Jorge dos Santos Valpaços
2 min readNov 17, 2023

Obrigado, Leôncio

Encontrei um pedaço precioso de mim no cabelo bagunçado da preguiça. Discordo que não há tempo pra viver. Só se está acordado demais.

Então levanto num dos momentos que posso esquecer que fui ébrio. Aqui, na cunha de texto que me marca, sou dúvida e risco brincante. Dou passo à frente no precipício da memória. A viagem vai ser boa; garanto com a certeza dos dedos cruzados.

Na queda-vida-em-morte, encontro sorrisos de cama macia, passeios lépidos fora do rotina e olhos feéricos. Mergulho fundo.

Desvio de assombros do passado recente fazendo manobras no ar. Sou o Sonic no air dive, e faço 88 pontos manobrando o que me atravessa. O grito, porém, é inescapável. Setenta e quatro anos pesam, tal qual a aluna que abandonou a escola, o aluno cadeirante que perdeu o transporte pra escola e todas as aflições servidas no café da manhã.

Pudera ser melhor jogador, e desviar incólume de tantas experiências rememoradas. Mas vacilo por olhar a vida faminta em calçada quente e perder a fala, confundir a mente e entristecer.

Antes de entorpecer, o vizinho da frente me puxa pro lado. Leôncio é acumulador. O típico cara estranho da rua. Nos trambiques, rolos e catações — cuidado ao levar o lixo, ele pode te atacar —, Leôncio foi inalando sua casa com tralhas de 5 dimensões. Ao passar por ali, não contemple. A paisagem não euclidiana (pois a Euclides Faria é outra rua) derreterá seu recheio de cabeça.

Ninguém curtia Leôncio. E olha que ele não quer matar pica-paus. Eu mesmo o evitava, e ainda não consigo achar o cheiro do corredor doce, tamanho o lixo e urina de animais.

Ocorre que a esquina da vida é curiosa. Numa kombi, um dos rolos, ele removeu o adesivo enorme contra o direito de interrupção da gravidez.
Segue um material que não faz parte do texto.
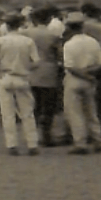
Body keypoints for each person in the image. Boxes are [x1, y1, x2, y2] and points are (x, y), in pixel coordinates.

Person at [0, 13, 41, 156]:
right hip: (22, 78)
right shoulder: (28, 41)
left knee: (7, 114)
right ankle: (32, 144)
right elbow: (36, 63)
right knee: (27, 113)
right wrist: (26, 68)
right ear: (20, 25)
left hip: (6, 76)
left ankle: (11, 144)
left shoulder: (2, 40)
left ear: (6, 25)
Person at [61, 12, 101, 155]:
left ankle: (80, 143)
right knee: (91, 112)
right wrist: (89, 75)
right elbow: (100, 63)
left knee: (75, 113)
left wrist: (83, 74)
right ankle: (98, 140)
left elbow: (70, 66)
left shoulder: (69, 44)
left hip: (74, 79)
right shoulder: (93, 42)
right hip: (90, 80)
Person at [25, 8, 62, 147]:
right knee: (48, 105)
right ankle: (46, 134)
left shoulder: (26, 33)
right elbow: (59, 54)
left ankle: (31, 135)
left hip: (31, 70)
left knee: (33, 105)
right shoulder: (53, 36)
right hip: (48, 71)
Noutro carro, o adesivo Brizola foi mantido. E foi posto mais um, buscando a legalização da maconha. E a placa da rua Mariele Franco não foi vendida, mas doada com orgulho para a moradora da rua do lado, que se emocionou ao encontrá-la no gabinete de curiosidades do sucateiro.

Nunca conversei sobre quaisquer temas “divisivos” com Leôncio. Mas me surpreendi com encontros e ideais partilhados. Agora, quando cuido de meu pai, Leôncio ganha foco na figuração da minha história. Sempre pergunta, puxa assunto, acena com a cabeça. Nada faz além de existir “estando aqui”. E é por isso talvez que converso com ele, do meu jeito, no texto que escrevivo.

Sigo num dia lento. Hoje vai ser ensaio do futuro descompromissado. Dou-me este presente de presente. Afinal, se ainda vivo, é natal.